En collaboration avec l’ETH Zurich, des chercheurs de l’Institut Paul Scherrer PSI ont optimisé une méthode pour diagnostiquer des tumeurs à l’aide de radionucléides. Grâce à une astuce moléculaire, les effets indésirables possibles sont désormais nettement réduits. Les chercheurs rapportent leurs résultats dans le numéro actuel de la revue spécialisée Bioorganic & Medicinal Chemistry.
En mettant au point une nouvelle classe de ce qu’on appelle des médicaments radiopharmaceutiques, les chercheurs ont réussi à réduire le problème actuel de la longue durée de séjour des substances radioactives dans les reins. Leur démarche est basée sur une protéine supplémentaire qui peut être clivées dans reins. Ce clivage détache la substance radioactive du médicament, ce qui lui permet de passer directement dans les voies urinaires d’où elle peut être éliminée.

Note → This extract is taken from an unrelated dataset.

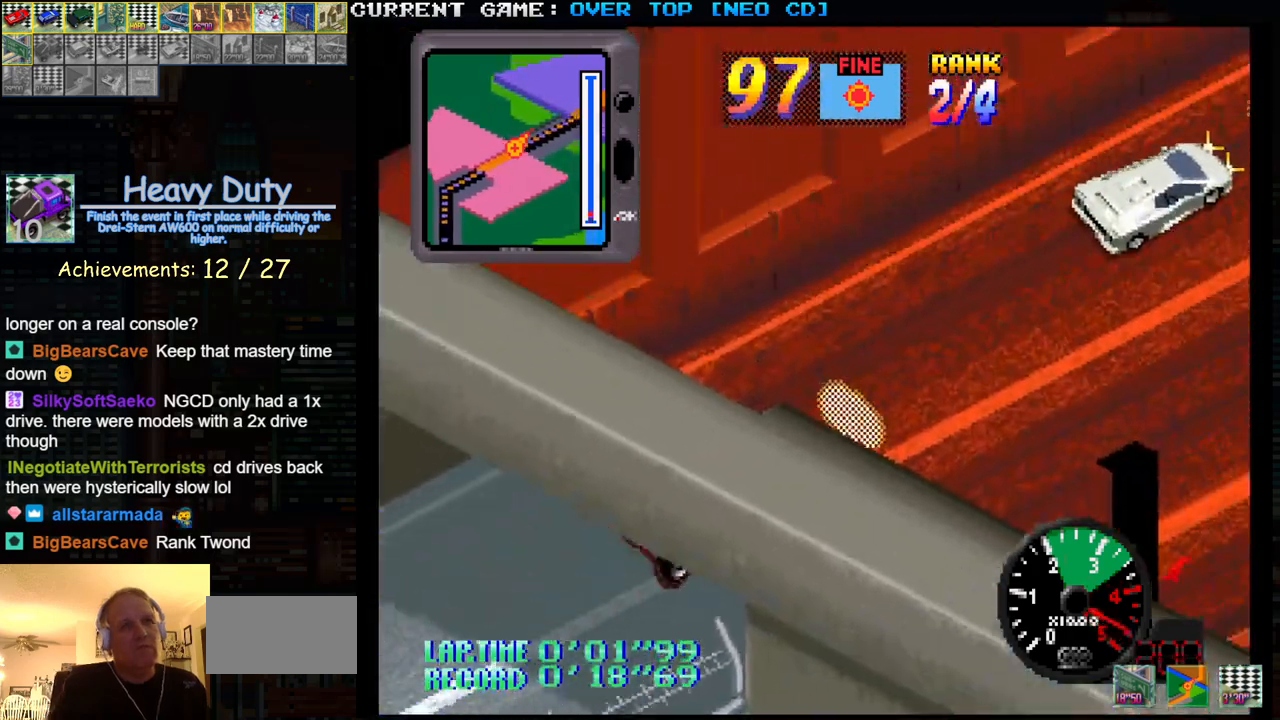
{"buttons": ["SQUARE"], "left_stick": "center", "events": [[233, "R1", "up"]]}
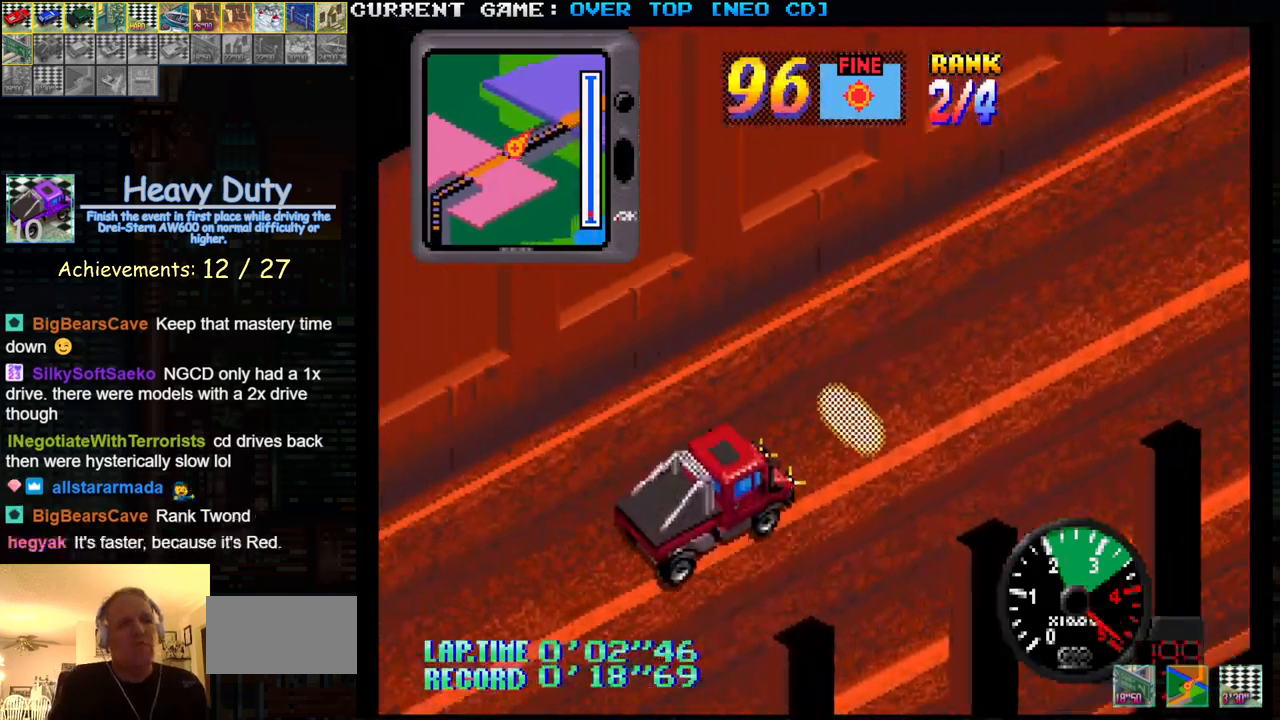
{"buttons": ["SQUARE"], "left_stick": "center", "events": []}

Les médicaments radiopharmaceutiques sont des médicaments administrés par injection, qui permettent de détecter les tumeurs dans l’organisme et de les combattre. Ces substances sont composées en principe d’un radionucléide et d’une biomolécule. La biomolécule, par exemple un anticorps ou un peptide, s’arrime spécifiquement à certaines structures de surface des tissus. Le radionucléide émet un rayonnement qui peut être utilisé pour détecter une tumeur ou la détruire.
Le principe semble simple, mais il faut surmonter beaucoup d’obstacles avant que le médicament soit prêt. Outre la difficulté purement pratique de coupler un radionucléide à une molécule, il faut aussi trouver la bonne molécule. Martin Béhé, responsable du groupe Pharmacologie du Centre des sciences radiopharmaceutiques à PSI, explique la problématique: «Si la molécule est trop spécifique, il y a un risque que toutes les tumeurs ne soient pas détectées. Si, en revanche, elle est conçue de manière trop générale, elle peut s’arrimer à des tissus sains, ce qui entraîne des diagnostiques faussement positifs.»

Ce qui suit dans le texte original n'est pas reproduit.